Collective Privacy Recovery: Data-sharing Coordination via Decentralized Artificial Intelligence
Evangelos Pournaras, Mark Christopher Ballandies, Stefano Bennati, Chien-fei Chen
TL;DR
This work tackles collective privacy loss by modeling data-sharing as a scarce resource and enabling decentralized coordination to minimize data sharing while maintaining service quality. It formalizes a multi-criteria, personalized-valuation framework with $k$ criteria and $m=\prod_{u=1}^k l_u$ scenarios, assigning rewards via $\hat{r}_{i,j}$ and adjusting privacy through $p_i$, all under a structured recruitment and living-lab protocol.
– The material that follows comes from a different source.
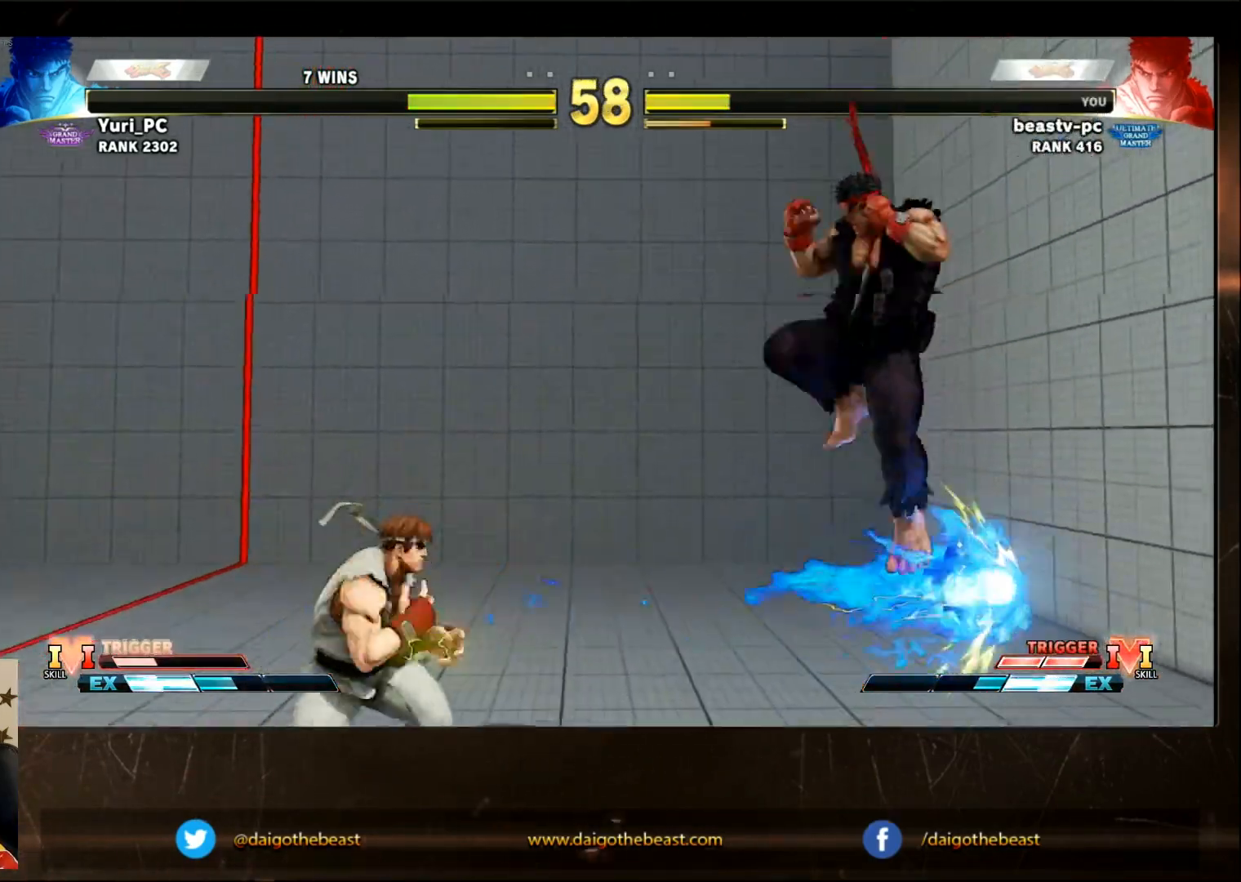
{"dt_ms": 500, "buttons": [], "left_stick": "center", "events": [[33, "SQUARE", "down"], [50, "SQUARE", "up"], [83, "left_stick", "center"]]}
The authors validate the approach in a large, living-lab style experiment using causal inference and cluster analysis to identify data-sharing behaviors and five signal patterns for coordination, demonstrating that coordinated data sharing can yield privacy gains with manageable costs to service providers. They further contrast valuation schemes (absolute/relative, shared/sacrificed data) and show coordinated data sharing often outperforms intrinsic or rewarded sharing in terms of privacy recovery, supported by extensive conjoint analysis and ANOVA. Overall, the study provides a scalable, AI-driven pathway for collective privacy recovery with practical implications for privacy-aware data ecosystems.
Abstract
Collective privacy loss becomes a colossal problem, an emergency for personal freedoms and democracy. But, are we prepared to handle personal data as scarce resource and collectively share data under the doctrine: as little as possible, as much as necessary? We hypothesize a significant privacy recovery if a population of individuals, the data collective, coordinates to share minimum data for running online services with the required quality. Here we show how to automate and scale-up complex collective arrangements for privacy recovery using decentralized artificial intelligence. For this, we compare for first time attitudinal, intrinsic, rewarded and coordinated data sharing in a rigorous living-lab experiment of high realism involving >27,000 real data disclosures. Using causal inference and cluster analysis, we differentiate criteria predicting privacy and five key data-sharing behaviors. Strikingly, data-sharing coordination proves to be a win-win for all: remarkable privacy recovery for people with evident costs reduction for service providers.